Climate Corner: It doesn’t have to be that way

Feb 25, 2023

George Banziger

On Feb. 3 a train consisting of 151 total cars derailed in East Palestine, Ohio. About 20 of the cars were carrying hazardous materials, and five of the cars contained vinyl chloride, which is used to make PVC. This chemical is linked to liver cancer. While the air and water may be safe for now, skepticism is justified. Long after public officials and reporters have left East Palestine and the neighboring communities, there may be long-term risks of chronic diseases, such as cancer from this accident.
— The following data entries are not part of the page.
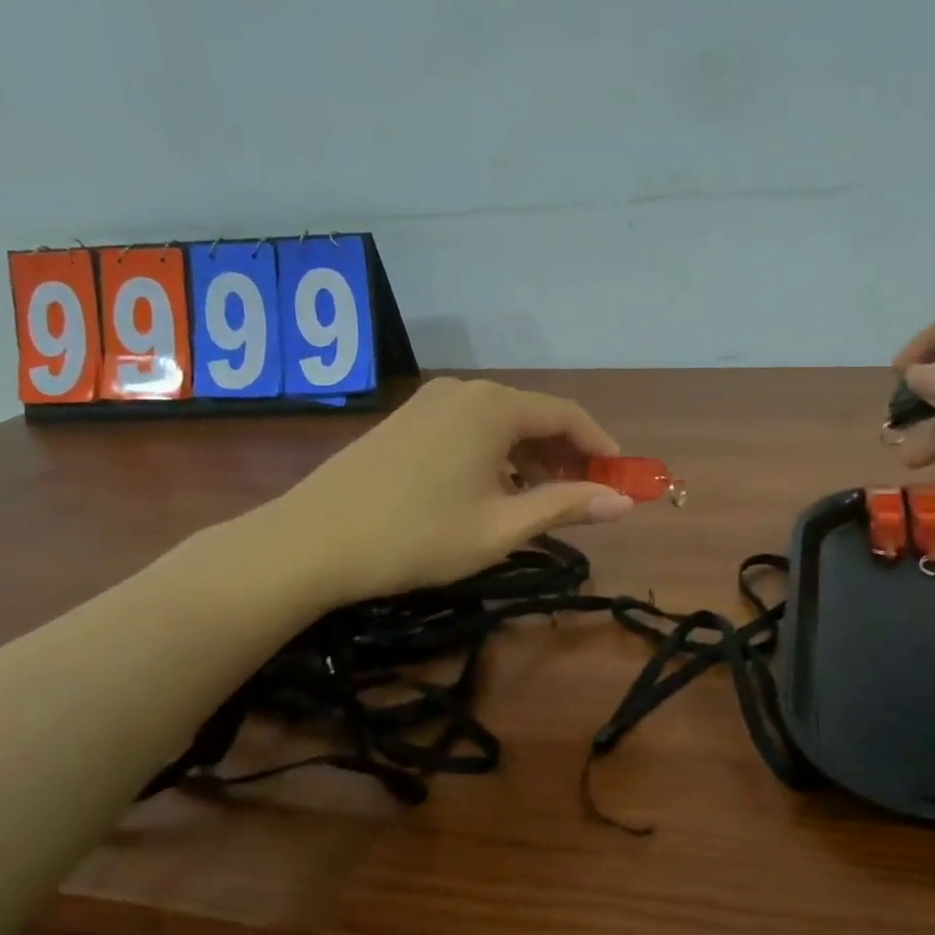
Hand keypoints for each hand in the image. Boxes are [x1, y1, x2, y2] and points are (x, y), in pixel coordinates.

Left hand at [240, 378, 635, 614]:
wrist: (309, 542)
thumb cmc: (416, 536)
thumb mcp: (501, 528)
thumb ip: (566, 506)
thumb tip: (626, 503)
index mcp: (494, 407)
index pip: (568, 415)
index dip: (602, 447)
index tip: (621, 480)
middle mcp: (467, 391)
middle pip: (536, 416)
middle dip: (568, 454)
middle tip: (587, 496)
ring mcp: (431, 402)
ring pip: (502, 423)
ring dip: (533, 457)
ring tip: (545, 499)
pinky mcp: (407, 420)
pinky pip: (471, 428)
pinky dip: (497, 454)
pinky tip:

Residents of Appalachia including the Mid-Ohio Valley have long been forced to suffer chronic diseases caused by exposure to chemicals, particulates, and contaminated air and water linked to the extraction and transport of fossil fuels and products derived from these resources. In Washington County the combined cancer rate, according to the Ohio Department of Health, is 494.5, as compared to the statewide figure of 461.5 and the national figure of 439.2. In West Virginia, where the entire state has been the victim of this abuse, the combined cancer rate is 487.4. One county in our region, Wirt County, has the highest rate of lung cancer in the state of West Virginia (West Virginia Department of Health and Human Resources).

The manufacturing of plastics and the extraction of natural gas (methane) for development into plastics, as well as the transport of these materials and the waste products associated with them, will be increased in the region with the establishment of the new “cracker” plant (utilizing a process to crack methane molecules) in western Pennsylvania. If producers of natural gas have their way, fracking (i.e., hydraulic fracturing) of natural gas and its conversion to liquified form, and the transport of this material will be increased in order to provide more export of liquified natural gas.

Our region seems to suffer the high risks of health problems and air and water contamination while experiencing limited benefit from fossil fuels and their products. Washington County, Ohio leads the state in volume of brine waste (from fracking) injected into its grounds. This county gets the waste and the attendant risk of transport of these toxic and radioactive materials (from wells in West Virginia and Pennsylvania as well as from Ohio) but little of the benefit.

We have been told that these health and environmental risks are the price we have to pay for economic development and job creation in the region. But where are the profits, jobs, and prosperity from these industries going and how much benefit to the Appalachian region of the Ohio Valley accrues to these investments? In a study done by the Ohio River Valley Institute (July 2021) it was reported that from 2008-2019 in the 22 counties in Ohio, Pennsylvania, and West Virginia, which produce 90% of the natural gas in Appalachia, economic prosperity, in terms of jobs, income, and population growth, trailed the U.S. measures of these factors. In that period the number of jobs increased just 1.6%, eight percentage points below the U.S. figure, and personal income was one-third below the national average. The demographics of our region continue to show decline of population as young people choose to leave. In other words, little revenue or benefit from all this activity with natural gas has accrued to the region. Natural gas extraction and plastics manufacturing are capital-intensive enterprises. What is needed for job creation and sustained prosperity in the region is activity that is labor-intensive.

It does not have to be the case that fossil fuels and the waste associated with their extraction, transport, and manufacturing have to be such an important part of the economy of our region. There are some encouraging examples of new manufacturing, economic development, and job creation coming out of West Virginia. Gov. Jim Justice has announced a repurposing of a steel mill in Wierton to produce batteries for the electric vehicle market. In South Charleston a new plant will be established for the manufacture of electric school buses. Old coal-fired power plants, which contaminate our air and air throughout a large portion of the country, can be repurposed for other uses, such as the two closed plants in Washington County. The movement toward energy efficiency in industries and homes can spark new jobs in heating, ventilation, and air conditioning as well as in lighting–jobs and profits that are local.